Flythe Jennifer E, Assimon Magdalene M, Tugman Matthew J, Narendra Julia H, Singh Simran K, Jin Wanting, Li Quefeng, Bansal Nisha, Hostetter Thomas H, Dember Laura M
Division of Nephrology and Hypertension, Department of Medicine, School of Medicine, University of North Carolina, Chapel Hill, North Carolina, USA.
Sheps Center for Health Services Research, University of North Carolina, Chapel Hill, North Carolina, USA.
Kidney Int Rep. 2022 Jul 12;7(10):2186-2195. doi: 10.1016/j.ekir.2022.07.003. eCollection 2022 Oct.
Diuretic use may reduce volume-related complications in hemodialysis. We evaluated the efficacy, safety, and tolerability of furosemide in patients with hemodialysis-dependent kidney failure.
We conducted an open label, single-arm, 18-week, dose titration pilot study of oral furosemide (maximum dose 320 mg/day) among patients receiving maintenance hemodialysis who reported at least 1 cup of urine output per day. The primary efficacy outcome was an increase from baseline to a specified threshold of 24-hour urine volume, with the threshold based on baseline urine volume (<200 ml/day ≥200 ml/day). Safety outcomes included hypokalemia and hypomagnesemia, and tolerability was assessed by prespecified patient-reported symptoms.
Of the 39 participants, 28 (72%) received the expected furosemide dose, 3 (8%) underwent dose reduction, 5 (12%) discontinued furosemide without dose reduction, and 3 (8%) underwent dose reduction and subsequently discontinued furosemide.
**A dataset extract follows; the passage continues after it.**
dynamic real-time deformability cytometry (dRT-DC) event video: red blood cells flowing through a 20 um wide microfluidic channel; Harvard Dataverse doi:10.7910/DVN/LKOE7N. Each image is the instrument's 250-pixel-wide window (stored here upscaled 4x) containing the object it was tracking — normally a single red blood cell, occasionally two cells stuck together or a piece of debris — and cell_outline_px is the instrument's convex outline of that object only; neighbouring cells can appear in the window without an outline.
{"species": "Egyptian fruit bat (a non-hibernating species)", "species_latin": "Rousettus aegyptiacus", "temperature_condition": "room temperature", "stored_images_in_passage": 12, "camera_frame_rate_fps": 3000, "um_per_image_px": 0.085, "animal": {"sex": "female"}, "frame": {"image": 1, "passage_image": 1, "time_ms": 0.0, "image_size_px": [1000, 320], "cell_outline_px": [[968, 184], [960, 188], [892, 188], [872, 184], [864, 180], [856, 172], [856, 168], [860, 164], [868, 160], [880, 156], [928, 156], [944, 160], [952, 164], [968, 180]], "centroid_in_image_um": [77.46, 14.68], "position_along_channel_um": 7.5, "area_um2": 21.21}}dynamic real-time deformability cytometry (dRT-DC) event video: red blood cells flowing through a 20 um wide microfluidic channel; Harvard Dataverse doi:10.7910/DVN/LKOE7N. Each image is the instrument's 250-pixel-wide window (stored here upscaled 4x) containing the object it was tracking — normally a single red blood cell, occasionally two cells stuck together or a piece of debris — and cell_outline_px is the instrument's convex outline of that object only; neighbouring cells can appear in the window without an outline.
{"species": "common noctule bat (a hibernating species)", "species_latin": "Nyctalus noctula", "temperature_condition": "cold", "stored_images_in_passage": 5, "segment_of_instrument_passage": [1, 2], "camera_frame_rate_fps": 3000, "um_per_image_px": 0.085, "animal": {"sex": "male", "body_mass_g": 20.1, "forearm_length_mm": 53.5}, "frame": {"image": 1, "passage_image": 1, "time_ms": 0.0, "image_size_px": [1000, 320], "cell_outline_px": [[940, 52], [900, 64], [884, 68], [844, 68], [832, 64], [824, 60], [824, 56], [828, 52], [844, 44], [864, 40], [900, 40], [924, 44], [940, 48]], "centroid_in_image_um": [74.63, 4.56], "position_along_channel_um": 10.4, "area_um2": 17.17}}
The median (quartile 1, quartile 3) baseline 24-hour urine volume was 290 ml (110, 740), and the maximum, average daily study furosemide dose ranged from 69 mg/day to 320 mg/d. The urine output efficacy outcome was met by 12 (33%), 11 (33%), and 7 (22%) participants at weeks 5, 12, and 18, respectively, in the intention-to-treat analysis, and by 12 (39%), 9 (35%), and 7 (28%) participants at weeks 5, 12, and 18, respectively, in the on-treatment analysis. There were no electrolyte, furosemide level, or patient-reported hearing change safety events.
Furosemide was generally safe and well tolerated, but only one-third of participants met the efficacy definition at week 5. The clinical importance of the efficacy findings is uncertain.
使用利尿剂可能会减少血液透析中与容量相关的并发症。我们评估了速尿对依赖血液透析的肾衰竭患者的疗效、安全性和耐受性。
我们对接受维持性血液透析且每日尿量至少1杯的患者进行了一项开放标签、单臂、为期18周的速尿(最大剂量320毫克/天)剂量滴定试验研究。主要疗效指标是24小时尿量从基线增加到特定阈值,该阈值基于基线尿量(<200毫升/天或≥200毫升/天)。安全性指标包括低钾血症和低镁血症,耐受性通过预先设定的患者报告症状进行评估。
39名参与者中,28名(72%)接受了预期的速尿剂量,3名(8%)减少了剂量,5名(12%)未减少剂量就停用了速尿,3名(8%)减少剂量后随后停用了速尿。24小时基线尿量的中位数(四分位数1,四分位数3)为290毫升(110,740),研究中速尿的最大平均每日剂量范围为69毫克/天至320毫克/天。在意向性分析中,分别有12名(33%)、11名(33%)和7名(22%)参与者在第5周、第12周和第18周达到尿量输出疗效指标;在治疗分析中,分别有12名(39%)、9名(35%)和7名(28%)参与者在第5周、第12周和第18周达到该指标。未发生电解质、速尿水平或患者报告的听力变化等安全性事件。
速尿总体上安全且耐受性良好,但只有三分之一的参与者在第5周达到疗效定义。疗效结果的临床重要性尚不确定。